'''

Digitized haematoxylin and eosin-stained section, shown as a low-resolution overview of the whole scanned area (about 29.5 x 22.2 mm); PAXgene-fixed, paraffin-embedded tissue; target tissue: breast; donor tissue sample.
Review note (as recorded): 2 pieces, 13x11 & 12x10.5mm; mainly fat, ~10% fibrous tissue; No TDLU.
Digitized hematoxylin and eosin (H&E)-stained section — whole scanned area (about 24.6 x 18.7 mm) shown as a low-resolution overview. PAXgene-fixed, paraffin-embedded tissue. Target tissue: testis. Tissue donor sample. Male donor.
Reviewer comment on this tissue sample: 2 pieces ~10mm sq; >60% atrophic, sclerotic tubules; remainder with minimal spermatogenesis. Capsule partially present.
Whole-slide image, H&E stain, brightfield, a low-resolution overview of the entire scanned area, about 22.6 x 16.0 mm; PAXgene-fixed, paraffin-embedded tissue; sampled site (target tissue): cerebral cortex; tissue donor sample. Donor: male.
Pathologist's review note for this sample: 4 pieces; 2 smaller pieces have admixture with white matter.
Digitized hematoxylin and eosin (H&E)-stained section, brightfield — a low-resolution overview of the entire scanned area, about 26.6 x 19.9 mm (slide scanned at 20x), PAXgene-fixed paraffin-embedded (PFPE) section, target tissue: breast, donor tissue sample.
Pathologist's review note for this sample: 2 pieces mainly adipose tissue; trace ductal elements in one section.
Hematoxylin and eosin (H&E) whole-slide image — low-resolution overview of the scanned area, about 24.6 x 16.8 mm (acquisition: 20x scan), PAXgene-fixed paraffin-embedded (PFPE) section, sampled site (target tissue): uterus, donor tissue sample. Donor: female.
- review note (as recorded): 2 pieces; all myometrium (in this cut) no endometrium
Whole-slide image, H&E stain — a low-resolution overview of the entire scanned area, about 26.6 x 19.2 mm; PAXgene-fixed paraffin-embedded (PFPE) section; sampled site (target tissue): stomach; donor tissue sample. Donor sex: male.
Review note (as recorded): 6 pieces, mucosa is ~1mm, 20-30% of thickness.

'''

Nothing beyond the line that contains "Review note (as recorded): 2 pieces, 13x11" belongs in the answer; reproduce the entries exactly from their first line through it.

## Your solution:
Digitized haematoxylin and eosin-stained section, shown as a low-resolution overview of the whole scanned area (about 29.5 x 22.2 mm); PAXgene-fixed, paraffin-embedded tissue; target tissue: breast; donor tissue sample.
Review note (as recorded): 2 pieces, 13x11 & 12x10.5mm; mainly fat, ~10% fibrous tissue; No TDLU.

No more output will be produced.